Hanny Michaelis published her first collection, Klein Voorspel (Little Prelude) in 1949. What followed was not a voluminous oeuvre, but a small, sensitive, indispensable body of poetry, accumulated slowly over the years. Hanny Michaelis has published six books of poetry, the last one in 1971.

In 1996 she received the Anna Bijns Prize, and her collected poems appeared later that year. At seventy-seven, she didn’t expect to publish many more, saying: “People find my work melancholic as it is, and you’re not exactly jumping for joy knowing you’re going to die.”
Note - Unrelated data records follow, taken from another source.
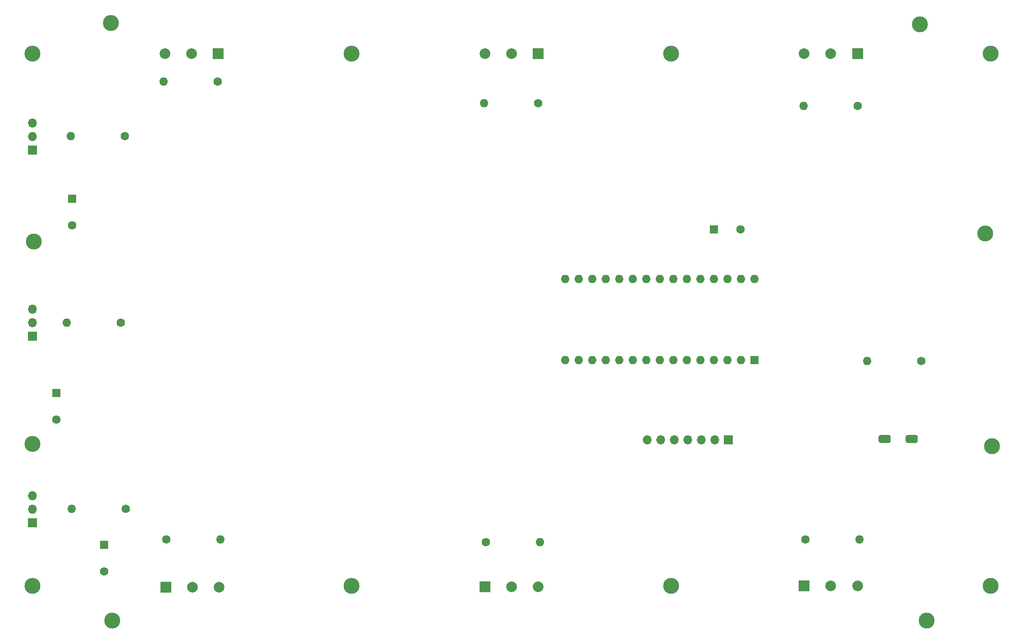
<source format=gbr>
%TF.GenerationSoftware,KiCad,Pcbnew,8.0.3*%
%TF.CreationDate,2024-11-03T12:34:39-05:00*%
%TF.ProjectId,toy,746f792e-6b69-4636-9164-5f7063625858,rev?*%
%TF.SameCoordinates,Original*%
%TF.FileFunction,Soldermask,Top*%
%TF.FilePolarity,Negative*%
%FSLAX46Y46*%
G04 Gerber Fmt 4.6, Leading zero omitted, Abs format (unit mm)*
G04 Created by KiCad (PCBNEW 8.0.3) date 2024-11-03 12:34:39*
%MOMM*%
%LPD*%
G01*
G04 APERTURE LIST*
G04 Aperture macros list*
%AMRoundRect*
0 Rectangle with rounded corners*
0 $1 Rounding radius*
0 $2 $3 $4 $5 $6 $7 $8 $9 X,Y pos of 4 corners*
0 Add a 4 corners polygon primitive as box body*
4,1,4,$2,$3,$4,$5,$6,$7,$8,$9,$2,$3,0*
0 Add four circle primitives for the rounded corners*
1,1,$1+$1,$2,$3*
1,1,$1+$1,$4,$5*
1,1,$1+$1,$6,$7*
1,1,$1+$1,$8,$9*
0 Add four rect primitives between the rounded corners*
20,1,$1+$1,$2,$3,$4,$5,0*
20,1,$1+$1,$4,$5,$6,$7,0*
20,1,$1+$1,$6,$7,$8,$9,0*
20,1,$1+$1,$8,$9,$2,$3,0*%
G04 Aperture macros list end*
%ADD10C,3.000000*%
%ADD11R,2.000000X2.000000*%
%ADD12C,2.000000*%
%ADD13C,1.600000*%
%ADD14O,1.600000X1.600000*%
%ADD15R,1.600000X1.600000*%
%ADD16R,1.700000X1.700000*%
%ADD17O,1.700000X1.700000*%
%ADD18RoundRect,0.381000X0.762000X0.381000X-0.762000X0.381000X-0.762000X-0.381000X0.762000X-0.381000X0*%
G04 APERTURE END LIST*
D10*
%TO.C,REF\u002A\u002A*%
X226750000Y-114750000D03*
%TD*%
%TO.C,REF\u002A\u002A*%
X225500000Y-74750000D03*
%TD*%
%TO.C,REF\u002A\u002A*%
X46500000Y-114250000D03*
%TD*%
%TO.C,REF\u002A\u002A*%
X46750000Y-76250000D03*
%TD*%
D11*
%TO.C,U7*%
X201500000Y-41000000D03*
D12*
X196500000Y-41000000D03*
X191500000Y-41000000D03*
%TD*%
D11*
%TO.C,U6*%
X191500000Y-141000000D03*
D12*
X196500000Y-141000000D03*
X201500000Y-141000000D03*
%TD*%
D13*
%TO.C,R10*%
X201580000Y-50750000D03*
D14*
X191420000Y-50750000D03*
%TD*%
D13*
%TO.C,R9*%
X191750000Y-132250000D03*
D14*
X201910000Y-132250000D03*
%TD*%
D10*
%TO.C,REF\u002A\u002A*%
X61250000Y-35250000D03*
%TD*%
%TO.C,REF\u002A\u002A*%
X213250000Y-35500000D03*
%TD*%
%TO.C,REF\u002A\u002A*%
X214500000Y-147500000D03*
%TD*%
%TO.C,REF\u002A\u002A*%
X61500000Y-147500000D03*
%TD*%
D13*
%TO.C,R8*%
X63910000Y-56500000D03*
D14*
X53750000Y-56500000D03*
%TD*%
%TO.C,R7*%
X53920000Y-126500000D03*
D13*
X64080000Y-126500000D03*
%TD*%
D14*
%TO.C,R6*%
X52920000Y-91500000D03*
D13*
X63080000Y-91500000D03*
%TD*%
D15*
%TO.C,C4*%
X50975000Y-104695000D03*
D13*
X50975000Y-109695000D03*
%TD*%
D15*
%TO.C,C3*%
X174500000Y-74000000D03*
D13*
X179500000Y-74000000D03*
%TD*%
D15*
%TO.C,C2*%
X60000000Y-133250000D03*
D13*
X60000000Y-138250000D03*
%TD*%
D15*
%TO.C,C1*%
X54000000Y-68250000D03*
D13*
X54000000Y-73250000D03*
%TD*%
D11*
%TO.C,U4*%
X141500000Y-41000000D03*
D12*
X136500000Y-41000000D03*
X131500000Y-41000000D03*
%TD*%
D11*
%TO.C,U1*%
X81410000Y-41000000D03*
D12*
X76410000Y-41000000D03*
X71410000Y-41000000D03*
%TD*%
D16*
%TO.C,J4*%
X46500000Y-59080000D03*
D17*
X46500000Y-56540000D03*
X46500000Y-54000000D03*
%TD*%
D11*
%TO.C,U3*%
X131500000Y-141137500D03*
D12*
X136500000Y-141137500D03*
X141500000Y-141137500D03*
%TD*%
D10*
%TO.C,REF\u002A\u002A*%
X166500000Y-141000000D03*
%TD*%
D17*
%TO.C,J2*%
X46475000Y-88945000D03*
X46475000Y-91485000D03*
D16*
X46475000Y-94025000D03*
%TD*%
D10*
%TO.C,REF\u002A\u002A*%
X106500000Y-141000000D03*
%TD*%
D11*
%TO.C,U2*%
X71557500Y-141250000D03*
D12*
X76557500Y-141250000D03*
X81557500Y-141250000D03*
%TD*%
D10*
%TO.C,REF\u002A\u002A*%
X226500000Y-41000000D03*
%TD*%
%TO.C,REF\u002A\u002A*%
X166500000Y-41000000D03*
%TD*%
D16*
%TO.C,J3*%
X46500000Y-129080000D03*
D17*
X46500000Y-126540000D03*
X46500000Y-124000000D03*
%TD*%
D10*
%TO.C,REF\u002A\u002A*%
X46500000Y-141000000D03*
%TD*%
%TO.C,REF\u002A\u002A*%
X46500000Y-41000000D03*
%TD*%
%TO.C,REF\u002A\u002A*%
X226500000Y-141000000D03*
%TD*%
%TO.C,REF\u002A\u002A*%
X106500000Y-41000000D03*
%TD*%
D15*
%TO.C,A1*%
X182160000Y-98500000D03*
D14*
X179620000Y-98500000D03*
X177080000Y-98500000D03*
X174540000Y-98500000D03*
X172000000Y-98500000D03*
X169460000Y-98500000D03*
X166920000Y-98500000D03*
X164380000Y-98500000D03*
X161840000Y-98500000D03*
X159300000Y-98500000D03*
X156760000Y-98500000D03*
X154220000Y-98500000D03*
X151680000Y-98500000D03*
X149140000Y-98500000D03*
X146600000Y-98500000D03*
X146600000Y-83260000D03*
X149140000Y-83260000D03*
X151680000Y-83260000D03*
X154220000Y-83260000D03*
X156760000Y-83260000D03*
X159300000Y-83260000D03*
X161840000Y-83260000D03*
X164380000Y-83260000D03*
X166920000Y-83260000D03*
X169460000Y-83260000D03*
X172000000Y-83260000D03*
X174540000Y-83260000D03*
X177080000Y-83260000D03*
X179620000Y-83260000D03*
X182160000Y-83260000D03*
%TD*%
D13*
%TO.C,R2*%
X71670000Y-132250000D03*
D14*
X81830000Y-132250000D03*
%TD*%
D13*
%TO.C,R4*%
X141500000Y-50250000D03*
D14*
X131340000Y-50250000D03*
%TD*%
D13*
%TO.C,R3*%
X131670000Y-132750000D03*
D14*
X141830000Y-132750000D03*
%TD*%
D18*
%TO.C,U5*%
X211670000Y-113348172D03*
X206590000Y-113348172D03*
%TD*%
D16*
%TO.C,J1*%
X177200000Y-113500000D03*
D17*
X174660000Y-113500000D03*
X172120000Y-113500000D03*
X169580000Y-113500000D03*
X167040000Y-113500000D03*
X164500000Y-113500000D03*
X161960000Y-113500000D03*
%TD*%
D13*
%TO.C,R1*%
X81330000Y-46250000D03*
D14*
X71170000Y-46250000D03*
%TD*%
D13*
%TO.C,R5*%
X213500000Y-98688172D03*
D14*
X203340000Y-98688172D03*
%TD*%
M02*

</source>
Melancholy is, indeed, the prevailing mood in Michaelis’ poems. Her themes are love and loss, loneliness and death. If in the début volume the poet was still “waiting for the wind to play on me / and for the storm to disrupt me”, in the later work, disruption appears to have struck home. In the volumes Water uit de rots (Water from the Rock) and Tegen de wind in (Into the Wind) speaks the raw voice of loneliness and the inability to partake of the warm - and fruitful - life shared with the other. She expresses her disenchantment in crass images: “waking up retching”, “charred brushwood”, “dead-end valley”. All is coldness and fear until, in the latest collections, a subtle form of social commitment emerges, ushering in a feeling of acceptance, of relativity, even humour. Even if suffering continues to be “the bottom line of existence”, the poetry becomes lighter in tone, more prone to lapsing into everyday speech and the occasional joke slipping in, to being moved by an orange-coloured plastic giraffe, or by a name embroidered in three colours on a laundry bag.

Michaelis’ poetry is a journal, a true, unsparing, unflinching account of her struggle with life. Unsentimental and exact, because, she said, poetry must, if anything, be exact. “For me, poetry is not, as Martinus Nijhoff called it, singing the word loose from its meaning. I don’t think language was made for that purpose. Language is inadequate, but if you’re using it, you’ve got to put a little trust in it.”